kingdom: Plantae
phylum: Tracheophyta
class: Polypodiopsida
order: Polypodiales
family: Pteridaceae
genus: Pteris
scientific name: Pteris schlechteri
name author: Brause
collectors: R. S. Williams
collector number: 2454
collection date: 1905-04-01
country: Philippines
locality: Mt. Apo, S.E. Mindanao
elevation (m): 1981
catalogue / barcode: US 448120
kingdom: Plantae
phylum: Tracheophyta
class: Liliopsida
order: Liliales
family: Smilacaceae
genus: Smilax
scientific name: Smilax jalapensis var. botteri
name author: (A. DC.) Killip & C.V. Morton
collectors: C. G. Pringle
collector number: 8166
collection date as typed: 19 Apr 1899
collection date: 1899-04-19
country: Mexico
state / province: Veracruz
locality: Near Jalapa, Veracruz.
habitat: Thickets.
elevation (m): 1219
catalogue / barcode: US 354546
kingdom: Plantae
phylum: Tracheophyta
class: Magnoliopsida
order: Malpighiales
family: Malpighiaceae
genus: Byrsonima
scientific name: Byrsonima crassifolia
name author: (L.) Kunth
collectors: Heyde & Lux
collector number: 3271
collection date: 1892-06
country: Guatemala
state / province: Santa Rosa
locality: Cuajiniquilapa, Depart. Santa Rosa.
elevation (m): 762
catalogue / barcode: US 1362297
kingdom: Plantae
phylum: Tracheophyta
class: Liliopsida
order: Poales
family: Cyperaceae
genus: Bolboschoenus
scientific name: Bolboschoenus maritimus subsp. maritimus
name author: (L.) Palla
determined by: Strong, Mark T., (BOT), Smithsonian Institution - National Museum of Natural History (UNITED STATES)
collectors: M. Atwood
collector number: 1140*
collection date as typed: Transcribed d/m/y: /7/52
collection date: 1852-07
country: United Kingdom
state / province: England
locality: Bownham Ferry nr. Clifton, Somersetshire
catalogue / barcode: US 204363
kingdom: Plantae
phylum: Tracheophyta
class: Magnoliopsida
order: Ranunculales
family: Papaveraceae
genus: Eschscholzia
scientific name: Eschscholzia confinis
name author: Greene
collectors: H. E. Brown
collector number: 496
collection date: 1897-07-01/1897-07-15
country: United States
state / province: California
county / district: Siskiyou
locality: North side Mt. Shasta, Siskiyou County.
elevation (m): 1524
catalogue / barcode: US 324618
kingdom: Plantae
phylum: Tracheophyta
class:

○ ○ ○ ○ ○ ○ ○

**PROBLEM TO WORK ON:**
Copy all of the rows above word for word, with nothing changed.

**TASK RESULT:**
kingdom: Plantae
phylum: Tracheophyta
class: Polypodiopsida
order: Polypodiales
family: Pteridaceae
genus: Pteris
scientific name: Pteris schlechteri
name author: Brause
collectors: R. S. Williams
collector number: 2454
collection date: 1905-04-01
country: Philippines
locality: Mt. Apo, S.E. Mindanao
elevation (m): 1981
catalogue / barcode: US 448120
kingdom: Plantae
phylum: Tracheophyta
class: Liliopsida
order: Liliales
family: Smilacaceae
genus: Smilax
scientific name: Smilax jalapensis var. botteri
name author: (A. DC.) Killip & C.V. Morton
collectors: C. G. Pringle
collector number: 8166
collection date as typed: 19 Apr 1899
collection date: 1899-04-19
country: Mexico
state / province: Veracruz
locality: Near Jalapa, Veracruz.
habitat: Thickets.
elevation (m): 1219
catalogue / barcode: US 354546
kingdom: Plantae
phylum: Tracheophyta
class: Magnoliopsida
order: Malpighiales
family: Malpighiaceae
genus: Byrsonima
scientific name: Byrsonima crassifolia
name author: (L.) Kunth
collectors: Heyde & Lux
collector number: 3271
collection date: 1892-06
country: Guatemala
state / province: Santa Rosa
locality: Cuajiniquilapa, Depart. Santa Rosa.
elevation (m): 762
catalogue / barcode: US 1362297
kingdom: Plantae
phylum: Tracheophyta
class: Liliopsida
order: Poales
family: Cyperaceae
genus: Bolboschoenus
scientific name: Bolboschoenus maritimus subsp. maritimus
name author: (L.) Palla
determined by: Strong, Mark T., (BOT), Smithsonian Institution - National Museum of Natural History (UNITED STATES)
collectors: M. Atwood
collector number: 1140*
collection date as typed: Transcribed d/m/y: /7/52
collection date: 1852-07
country: United Kingdom
state / province: England
locality: Bownham Ferry nr. Clifton, Somersetshire
catalogue / barcode: US 204363
kingdom: Plantae
phylum: Tracheophyta
class: Magnoliopsida
order: Ranunculales
family: Papaveraceae
genus: Eschscholzia
scientific name: Eschscholzia confinis
name author: Greene
collectors: H. E. Brown
collector number: 496
collection date: 1897-07-01/1897-07-15
country: United States
state / province: California
county / district: Siskiyou
locality: North side Mt. Shasta, Siskiyou County.
elevation (m): 1524
catalogue / barcode: US 324618
kingdom: Plantae
phylum: Tracheophyta
class:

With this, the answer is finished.